If It Works It Works

As filmmakers, we have all sorts of tools at our disposal: dollies, cranes, Steadicam, handheld, insert cars, drones, and on and on. Sometimes, we can get caught up in the tech and forget about what we are really there to do: to tell stories.

When a rehearsal is done, and we start to talk about the shot, I start by asking the director what kind of feel this should have. Is it static? Is there a slight move? Is it energetic? Generally, the most specific I will get with them is Does it have a handheld feel or a conventional feel? Simply because this moves me in the right direction. Note that I haven't really started to discuss what method we will use to mount/move/place the camera, but rather what the feel of the scene is. Generally, I can tell, but directors have a larger picture in mind and, sometimes, I’ll be pleasantly surprised when they have an idea I had not considered because of how it fits into the larger story.

We then discuss if there is movement, and the feeling of that movement. Is it handheld–crazy frenetic handheld or just handheld with a little bit of life, a little bit of breathing in it? If there is a move, is it fast, is it slow, is it square to the subject? Is it floaty? Is it rock solid? So many things need to be considered, and the end result is the way that shot tells the story.

I then talk with the DP and the dolly grip and backwards engineer what the best way to achieve the shot is. Sometimes it's very clear, other times it's much harder to figure out, especially when you need to get a camera somewhere its hard to get it to. And many times, the most unconventional idea is the best. Camera on a sandbag, camera on a shelf, camera in the sink. I often find the most enjoyable moments are when we can’t figure something out and someone says, “Why couldn’t we just…” Thinking outside the box is always important, and at the end of the day, if it tells the story well, it’s the right way to create the shot.

Years ago on a feature, we had very little time left at the location and the director wanted a shot of the camera sliding away from someone on the floor, underneath a bed. We started to think about it and started to come up with all sorts of ideas, when my dolly grip said “Couldn’t you just lie on a furni pad, with the camera on the pad in front of you and I could pull you backwards?” We messed around with it and, sure enough, after raising the bed up slightly, and me reaching clear across the floor, that’s exactly what we did, and it worked great.

If it works, it works. 

Mind you, this doesn’t always just have to do with the camera. Recently, we were shooting a scene where a character slits the throat of another who falls on the floor and dies. The killer then sits in a chair and makes a phone call to threaten another person with the same fate. When we came around to shoot the reverses, we had the dying man in the foreground, camera low on the floor and in between camera and the killer who sat in the chair. The DP, director, and I all agreed that the shot to do was to have the man being killed fall into the foreground, and then slowly push past and over him into a closeup of the killer on the phone. The problem was this would mean converting the dolly into another mode and we didn’t have the time or even the space to make this work. 
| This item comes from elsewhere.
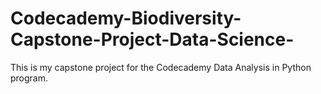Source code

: # Codecademy-Biodiversity-Capstone-Project-Data-Science-
This is my capstone project for the Codecademy Data Analysis in Python program.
We discussed it and I asked if the director planned on cutting back and forth between the phone call. She said that she did, so I suggested that the time might not be worth it, as we could do one shot where the man falls to the floor and starts the push, freeze, move him out of the way, and then continue with the move, knowing that they would be cutting into the other side of the phone call at that moment. We all agreed, reluctantly, that this made sense. I went over to explain this to my dolly grip, one of the best i have ever had the pleasure to work with.

“Nope, nope nope. Please, I have to do this as one move!” he pleaded. “I can do it, we can make it work with the equipment right here. We just need to figure out how to get the guy on the floor out of the way. We can’t not do this, it's such a great shot that tells the whole story!”

“They're going to cut it up anyway,” I said.

“That’s their problem, not ours. When they see it they won’t. I gotta do it!” he begged. The sign of a great dolly grip, one who can’t let a great bit of storytelling get away.

I agreed, and went to the 1st AD and the director and explained what we wanted to do. I told them that we would be ready in five minutes, not quite knowing how we were going to do it. 

As the dolly grip moved things into place, I considered all sorts of ideas and then, finally, thought of what ended up working: a furni pad on the floor. The actor falls on the furni pad in the foreground where camera just sees the top half of his body so the pad is hidden, and then as we push forward, our incredible key grip slid the actor out of the way and we pushed straight into an extreme closeup as the killer finished his line. It was a spectacular shot that went off without a hitch. The only thing we could have done better was to tell the actors off screen what was happening because on the first take, when the actor on the floor started sliding out of the frame, they were so surprised that they started laughing. My dolly grip was right; it was a powerful bit of storytelling and would have been a shame to miss.